====== EXERCISE TEXT ======

×
INTELLIGENT WORK FORUMS
FOR ENGINEERING PROFESSIONALS

Contact US

Log In

Come Join Us!

Are you an
Engineering professional?
Join Eng-Tips Forums!
  • Talk With Other Members
  • Be Notified Of Responses
    To Your Posts
  • Keyword Search
  • One-Click Access To Your
    Favorite Forums
  • Automated Signatures
    On Your Posts
  • Best Of All, It's Free!

*Eng-Tips's functionality depends on members receiving e-mail. By joining you are opting in to receive e-mail.

Posting Guidelines

Promoting, selling, recruiting, coursework and thesis posting is forbidden.

Students Click Here

Tire size vs traction
2

Tire size vs traction

Tire size vs traction

(OP)
I have seen large rear tires on many a (allegedly) high power RWD car, and have always thought they would increase traction. Just now I realized I have no idea why that would be. Given a tire with x cm^3 in contact with the ground and a given vehicle mass, there should be a certain pressure on the contact patch of the tire, if you make the tire twice as big, that pressure should drop by %50, the force remaining the same. Come to think of it, changing tire pressure changes the size of the contact patch, and I know from experience that changes traction, so why is that? Is traction just not linearly proportional to pressure/area?

RE: Tire size vs traction

The schoolboy model of friction is just one of those lies we tell children. https://en.wikipedia.org/wiki/Lie-to-children

A bigger tire can be made from softer rubber for a given life, which will increase some of its friction properties. A bigger tire can be run at a lower pressure, which will improve some of its friction properties. People write very long papers about this stuff, which are almost meaningless to me, in the real world, and are meaningless in all senses, to the consumer.

You /can/ model tires, using the brush model. The brush model is great, it seems like a sensible approach, based on physics. It is typically out by 50%. Sensible tire companies who care (I count two) use extremely large FE models. These look fantastic on the screen, but I've never seen a comparison of model to reality. OTOH we've measured thousands of different tires and have a statistically based model of their performance, so in theory I can predict the change in maximum grip for a given change in section dimensions. Of course the problem is that you don't just change one dimension - if you drop the ar to give the same sidewall height alone, peak mu doesn't change as the tire width increases, but the bigger CP allows you to drop the pressure, and your peak grip increases.






Cheers

Greg Locock


New here? Try reading these, they might help FAQ731-376: Eng-Tips.com Forum Policies http://eng-tips.com/market.cfm?

====== INFORMATION SHOWN ======

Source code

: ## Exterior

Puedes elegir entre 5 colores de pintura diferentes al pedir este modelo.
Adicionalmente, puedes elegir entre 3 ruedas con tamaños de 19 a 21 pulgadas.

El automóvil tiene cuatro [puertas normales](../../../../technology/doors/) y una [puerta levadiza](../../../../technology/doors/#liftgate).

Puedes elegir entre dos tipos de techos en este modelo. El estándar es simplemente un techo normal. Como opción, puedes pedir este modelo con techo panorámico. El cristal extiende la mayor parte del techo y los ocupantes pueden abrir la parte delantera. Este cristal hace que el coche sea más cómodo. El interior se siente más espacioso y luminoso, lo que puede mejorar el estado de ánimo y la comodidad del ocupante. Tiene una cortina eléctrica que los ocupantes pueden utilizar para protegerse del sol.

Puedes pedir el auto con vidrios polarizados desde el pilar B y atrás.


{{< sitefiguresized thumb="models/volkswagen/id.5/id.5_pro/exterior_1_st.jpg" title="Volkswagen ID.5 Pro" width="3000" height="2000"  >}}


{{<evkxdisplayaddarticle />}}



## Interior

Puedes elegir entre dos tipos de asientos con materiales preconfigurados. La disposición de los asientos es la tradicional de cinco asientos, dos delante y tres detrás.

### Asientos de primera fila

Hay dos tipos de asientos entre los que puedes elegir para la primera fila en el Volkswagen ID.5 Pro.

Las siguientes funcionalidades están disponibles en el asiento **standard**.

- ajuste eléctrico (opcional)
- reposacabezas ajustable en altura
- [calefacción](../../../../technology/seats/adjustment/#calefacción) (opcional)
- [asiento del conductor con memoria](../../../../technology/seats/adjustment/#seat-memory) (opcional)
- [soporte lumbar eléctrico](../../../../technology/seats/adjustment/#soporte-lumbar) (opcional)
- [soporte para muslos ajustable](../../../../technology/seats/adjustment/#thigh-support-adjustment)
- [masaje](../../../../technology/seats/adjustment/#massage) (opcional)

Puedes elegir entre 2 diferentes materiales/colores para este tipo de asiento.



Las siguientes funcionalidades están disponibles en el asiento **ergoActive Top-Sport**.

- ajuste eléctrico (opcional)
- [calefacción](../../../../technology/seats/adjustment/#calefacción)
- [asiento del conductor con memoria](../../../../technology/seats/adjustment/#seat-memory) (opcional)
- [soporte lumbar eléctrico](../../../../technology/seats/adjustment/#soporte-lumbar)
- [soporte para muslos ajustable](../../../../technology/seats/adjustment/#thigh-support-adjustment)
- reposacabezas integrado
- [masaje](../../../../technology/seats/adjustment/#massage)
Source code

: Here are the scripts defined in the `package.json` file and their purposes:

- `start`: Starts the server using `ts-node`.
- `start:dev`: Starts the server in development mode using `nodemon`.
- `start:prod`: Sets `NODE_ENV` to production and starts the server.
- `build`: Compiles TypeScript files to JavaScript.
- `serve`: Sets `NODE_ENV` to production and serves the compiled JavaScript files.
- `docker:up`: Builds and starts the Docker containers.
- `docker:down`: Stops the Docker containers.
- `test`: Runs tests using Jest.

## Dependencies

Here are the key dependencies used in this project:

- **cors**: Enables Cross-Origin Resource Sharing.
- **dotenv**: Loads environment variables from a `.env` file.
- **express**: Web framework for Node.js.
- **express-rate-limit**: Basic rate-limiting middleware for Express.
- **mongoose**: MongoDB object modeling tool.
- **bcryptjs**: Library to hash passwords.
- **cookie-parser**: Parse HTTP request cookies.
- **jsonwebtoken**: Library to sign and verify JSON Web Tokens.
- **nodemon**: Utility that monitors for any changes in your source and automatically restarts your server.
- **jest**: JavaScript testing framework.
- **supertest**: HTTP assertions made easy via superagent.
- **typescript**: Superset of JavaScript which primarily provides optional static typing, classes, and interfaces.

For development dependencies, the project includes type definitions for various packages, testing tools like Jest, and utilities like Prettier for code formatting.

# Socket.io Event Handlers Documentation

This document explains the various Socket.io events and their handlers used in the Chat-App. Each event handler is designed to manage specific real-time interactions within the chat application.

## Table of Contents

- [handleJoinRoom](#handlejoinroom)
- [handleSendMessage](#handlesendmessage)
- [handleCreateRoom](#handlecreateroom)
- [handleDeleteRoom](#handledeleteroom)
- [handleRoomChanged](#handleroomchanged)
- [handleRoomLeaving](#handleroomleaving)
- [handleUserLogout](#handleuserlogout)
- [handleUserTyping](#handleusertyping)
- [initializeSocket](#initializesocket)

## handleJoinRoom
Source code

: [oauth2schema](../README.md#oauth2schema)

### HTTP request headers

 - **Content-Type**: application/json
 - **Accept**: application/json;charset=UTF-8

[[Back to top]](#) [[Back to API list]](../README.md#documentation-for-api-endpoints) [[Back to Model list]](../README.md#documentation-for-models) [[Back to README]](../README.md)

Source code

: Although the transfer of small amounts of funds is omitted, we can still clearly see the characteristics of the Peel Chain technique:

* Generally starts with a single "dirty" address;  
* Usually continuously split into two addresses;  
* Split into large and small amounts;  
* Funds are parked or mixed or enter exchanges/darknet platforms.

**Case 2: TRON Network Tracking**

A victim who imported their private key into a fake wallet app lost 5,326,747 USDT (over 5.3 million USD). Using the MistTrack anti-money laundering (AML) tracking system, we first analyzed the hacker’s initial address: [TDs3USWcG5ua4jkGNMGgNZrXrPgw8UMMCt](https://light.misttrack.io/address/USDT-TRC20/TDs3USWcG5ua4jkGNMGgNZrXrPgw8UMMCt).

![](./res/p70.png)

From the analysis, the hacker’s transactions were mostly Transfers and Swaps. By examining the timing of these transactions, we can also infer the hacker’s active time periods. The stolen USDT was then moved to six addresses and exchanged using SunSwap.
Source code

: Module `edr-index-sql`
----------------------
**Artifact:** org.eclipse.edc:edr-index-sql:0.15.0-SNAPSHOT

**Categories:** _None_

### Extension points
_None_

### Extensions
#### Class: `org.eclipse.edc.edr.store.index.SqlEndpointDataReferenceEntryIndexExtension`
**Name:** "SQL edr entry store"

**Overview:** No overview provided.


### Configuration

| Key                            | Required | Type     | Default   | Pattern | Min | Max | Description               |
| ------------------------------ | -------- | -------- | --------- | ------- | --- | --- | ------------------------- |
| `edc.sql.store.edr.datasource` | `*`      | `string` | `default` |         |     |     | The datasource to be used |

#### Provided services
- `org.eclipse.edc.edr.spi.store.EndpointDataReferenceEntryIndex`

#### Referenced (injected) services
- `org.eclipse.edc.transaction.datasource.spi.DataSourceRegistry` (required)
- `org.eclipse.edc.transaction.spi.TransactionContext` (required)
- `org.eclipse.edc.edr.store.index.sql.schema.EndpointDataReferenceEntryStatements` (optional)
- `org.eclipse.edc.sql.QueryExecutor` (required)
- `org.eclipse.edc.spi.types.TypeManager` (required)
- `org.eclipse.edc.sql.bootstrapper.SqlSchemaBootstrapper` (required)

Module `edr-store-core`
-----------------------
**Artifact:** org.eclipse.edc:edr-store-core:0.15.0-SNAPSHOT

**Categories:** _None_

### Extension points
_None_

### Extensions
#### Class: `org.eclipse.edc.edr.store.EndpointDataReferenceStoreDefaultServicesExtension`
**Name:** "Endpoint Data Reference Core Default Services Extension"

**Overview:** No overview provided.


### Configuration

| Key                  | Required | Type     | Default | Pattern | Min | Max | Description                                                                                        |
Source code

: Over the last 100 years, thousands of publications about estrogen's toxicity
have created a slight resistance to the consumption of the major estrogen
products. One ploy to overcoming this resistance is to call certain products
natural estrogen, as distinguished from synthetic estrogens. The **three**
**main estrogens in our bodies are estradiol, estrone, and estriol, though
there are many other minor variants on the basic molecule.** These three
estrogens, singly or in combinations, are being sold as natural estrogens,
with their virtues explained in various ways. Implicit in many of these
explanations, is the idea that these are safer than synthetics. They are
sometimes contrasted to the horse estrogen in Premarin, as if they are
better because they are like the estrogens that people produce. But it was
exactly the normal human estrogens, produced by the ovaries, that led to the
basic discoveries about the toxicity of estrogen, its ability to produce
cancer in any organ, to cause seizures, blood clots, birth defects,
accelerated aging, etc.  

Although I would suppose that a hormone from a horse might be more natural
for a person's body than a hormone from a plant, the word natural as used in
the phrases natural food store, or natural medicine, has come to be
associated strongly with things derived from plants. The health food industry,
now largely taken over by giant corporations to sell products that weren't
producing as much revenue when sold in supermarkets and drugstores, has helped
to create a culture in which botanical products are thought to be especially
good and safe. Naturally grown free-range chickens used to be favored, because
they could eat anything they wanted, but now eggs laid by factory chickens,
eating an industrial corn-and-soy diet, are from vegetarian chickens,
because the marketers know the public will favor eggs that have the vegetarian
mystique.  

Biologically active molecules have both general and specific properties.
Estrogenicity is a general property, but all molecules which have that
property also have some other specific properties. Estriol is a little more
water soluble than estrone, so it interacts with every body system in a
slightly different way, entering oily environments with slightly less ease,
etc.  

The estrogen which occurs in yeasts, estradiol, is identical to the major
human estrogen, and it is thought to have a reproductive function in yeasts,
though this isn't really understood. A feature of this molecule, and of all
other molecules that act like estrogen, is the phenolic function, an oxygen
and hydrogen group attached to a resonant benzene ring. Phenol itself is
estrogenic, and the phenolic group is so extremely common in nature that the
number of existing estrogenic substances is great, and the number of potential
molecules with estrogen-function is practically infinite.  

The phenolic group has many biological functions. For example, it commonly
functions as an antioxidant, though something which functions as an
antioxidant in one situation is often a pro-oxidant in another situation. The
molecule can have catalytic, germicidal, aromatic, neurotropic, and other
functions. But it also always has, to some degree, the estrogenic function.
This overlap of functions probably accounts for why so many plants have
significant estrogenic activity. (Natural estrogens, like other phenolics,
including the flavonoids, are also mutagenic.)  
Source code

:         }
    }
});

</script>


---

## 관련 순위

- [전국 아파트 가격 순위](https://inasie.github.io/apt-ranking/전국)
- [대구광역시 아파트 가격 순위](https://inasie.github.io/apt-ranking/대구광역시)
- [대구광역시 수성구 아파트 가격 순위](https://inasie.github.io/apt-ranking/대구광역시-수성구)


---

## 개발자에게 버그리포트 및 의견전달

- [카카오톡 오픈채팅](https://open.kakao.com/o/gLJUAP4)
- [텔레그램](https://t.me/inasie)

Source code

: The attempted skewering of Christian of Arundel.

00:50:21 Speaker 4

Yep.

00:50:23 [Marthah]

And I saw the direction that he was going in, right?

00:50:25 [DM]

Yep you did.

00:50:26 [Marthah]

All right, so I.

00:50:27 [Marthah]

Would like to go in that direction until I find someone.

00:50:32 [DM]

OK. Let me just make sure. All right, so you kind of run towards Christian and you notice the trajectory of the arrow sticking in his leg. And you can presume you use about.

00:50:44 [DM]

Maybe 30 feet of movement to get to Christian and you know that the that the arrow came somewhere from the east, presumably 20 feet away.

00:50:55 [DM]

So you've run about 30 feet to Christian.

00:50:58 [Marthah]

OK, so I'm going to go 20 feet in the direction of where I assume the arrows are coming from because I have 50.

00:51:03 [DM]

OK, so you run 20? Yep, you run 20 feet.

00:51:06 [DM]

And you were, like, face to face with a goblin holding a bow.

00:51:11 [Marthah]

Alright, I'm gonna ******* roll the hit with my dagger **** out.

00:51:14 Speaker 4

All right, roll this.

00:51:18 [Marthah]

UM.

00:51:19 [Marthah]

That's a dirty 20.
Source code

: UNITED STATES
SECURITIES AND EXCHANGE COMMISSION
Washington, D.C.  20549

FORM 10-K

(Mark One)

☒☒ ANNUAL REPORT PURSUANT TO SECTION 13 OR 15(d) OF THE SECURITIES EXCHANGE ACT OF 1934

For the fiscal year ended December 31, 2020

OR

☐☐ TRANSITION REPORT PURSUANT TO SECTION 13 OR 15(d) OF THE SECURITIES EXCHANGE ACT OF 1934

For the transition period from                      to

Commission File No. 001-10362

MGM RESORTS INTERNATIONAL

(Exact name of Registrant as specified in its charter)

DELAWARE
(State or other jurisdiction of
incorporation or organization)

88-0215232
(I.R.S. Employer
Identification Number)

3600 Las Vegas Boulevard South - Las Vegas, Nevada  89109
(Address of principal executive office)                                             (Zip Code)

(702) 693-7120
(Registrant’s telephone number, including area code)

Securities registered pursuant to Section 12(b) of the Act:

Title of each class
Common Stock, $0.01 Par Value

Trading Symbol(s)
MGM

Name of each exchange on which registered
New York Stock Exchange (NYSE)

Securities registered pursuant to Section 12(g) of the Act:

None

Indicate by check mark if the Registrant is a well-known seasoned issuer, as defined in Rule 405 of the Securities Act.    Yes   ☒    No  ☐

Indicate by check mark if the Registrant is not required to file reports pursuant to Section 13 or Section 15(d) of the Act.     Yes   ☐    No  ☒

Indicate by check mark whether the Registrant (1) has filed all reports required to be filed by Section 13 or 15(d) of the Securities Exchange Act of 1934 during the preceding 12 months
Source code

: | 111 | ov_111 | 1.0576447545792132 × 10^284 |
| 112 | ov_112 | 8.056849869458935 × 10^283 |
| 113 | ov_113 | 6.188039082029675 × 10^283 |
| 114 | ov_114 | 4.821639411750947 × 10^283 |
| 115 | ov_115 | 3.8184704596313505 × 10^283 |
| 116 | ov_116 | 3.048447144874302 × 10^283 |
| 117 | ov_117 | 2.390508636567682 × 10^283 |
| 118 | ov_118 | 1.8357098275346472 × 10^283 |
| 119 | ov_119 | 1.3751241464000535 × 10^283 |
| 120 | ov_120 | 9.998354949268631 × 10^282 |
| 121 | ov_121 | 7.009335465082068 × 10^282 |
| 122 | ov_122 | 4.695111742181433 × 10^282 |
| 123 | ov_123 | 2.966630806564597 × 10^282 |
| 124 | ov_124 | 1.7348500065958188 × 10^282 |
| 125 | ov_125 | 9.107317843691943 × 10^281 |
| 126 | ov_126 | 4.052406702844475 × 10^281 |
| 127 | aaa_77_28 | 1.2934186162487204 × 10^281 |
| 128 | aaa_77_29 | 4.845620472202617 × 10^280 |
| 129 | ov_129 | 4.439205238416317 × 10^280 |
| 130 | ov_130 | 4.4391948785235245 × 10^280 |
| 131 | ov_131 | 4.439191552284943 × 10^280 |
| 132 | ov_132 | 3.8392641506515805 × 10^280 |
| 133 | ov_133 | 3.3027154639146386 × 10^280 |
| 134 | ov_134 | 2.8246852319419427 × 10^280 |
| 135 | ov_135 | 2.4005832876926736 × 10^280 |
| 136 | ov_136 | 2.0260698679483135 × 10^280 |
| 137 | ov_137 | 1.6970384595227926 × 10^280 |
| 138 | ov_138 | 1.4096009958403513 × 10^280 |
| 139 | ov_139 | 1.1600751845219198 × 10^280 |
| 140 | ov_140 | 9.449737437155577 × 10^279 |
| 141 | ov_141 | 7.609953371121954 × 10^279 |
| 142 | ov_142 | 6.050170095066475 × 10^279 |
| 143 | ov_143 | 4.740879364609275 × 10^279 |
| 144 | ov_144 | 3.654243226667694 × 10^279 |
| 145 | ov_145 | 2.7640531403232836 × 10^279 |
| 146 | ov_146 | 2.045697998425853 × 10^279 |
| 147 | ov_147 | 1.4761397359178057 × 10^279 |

======

*PROMPT 1*:
In the tire traction thread, how far off is the brush model typically said to be?
*PROMPT 2*:
Reproduce the passage of the tire traction thread that begins at the words "RE: Tire size" and stops after "to the consumer.".

*FINAL ANSWER 1*:
It is typically out by 50%.

*FINAL ANSWER 2*:
RE: Tire size vs traction

The schoolboy model of friction is just one of those lies we tell children. https://en.wikipedia.org/wiki/Lie-to-children

A bigger tire can be made from softer rubber for a given life, which will increase some of its friction properties. A bigger tire can be run at a lower pressure, which will improve some of its friction properties. People write very long papers about this stuff, which are almost meaningless to me, in the real world, and are meaningless in all senses, to the consumer.